Listed records below:
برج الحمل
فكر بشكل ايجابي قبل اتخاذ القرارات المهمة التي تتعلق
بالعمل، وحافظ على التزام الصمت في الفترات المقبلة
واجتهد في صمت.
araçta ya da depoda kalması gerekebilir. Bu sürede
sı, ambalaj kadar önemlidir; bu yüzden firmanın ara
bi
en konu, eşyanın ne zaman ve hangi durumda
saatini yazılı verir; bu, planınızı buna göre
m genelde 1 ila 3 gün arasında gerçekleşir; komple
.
End of Listed records.
Listed records below:
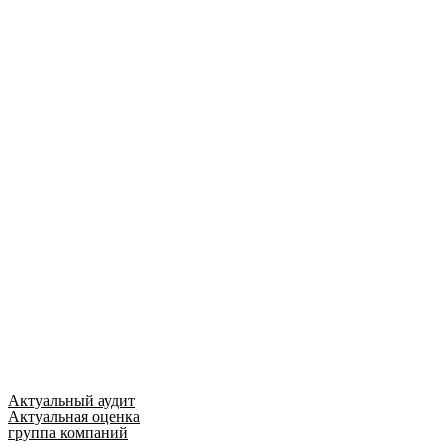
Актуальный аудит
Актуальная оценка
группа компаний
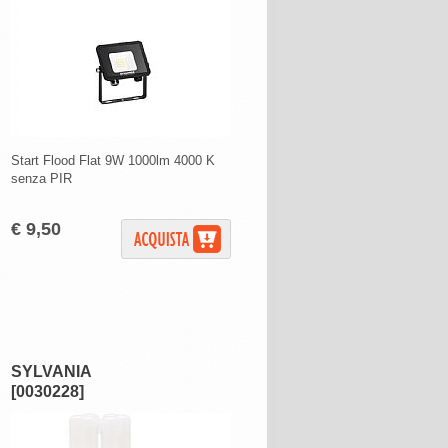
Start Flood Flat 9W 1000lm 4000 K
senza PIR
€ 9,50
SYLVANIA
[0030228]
End of Listed records.
Show every line above that contains the string "yazılı".

Task solution:
saatini yazılı verir; bu, planınızı buna göre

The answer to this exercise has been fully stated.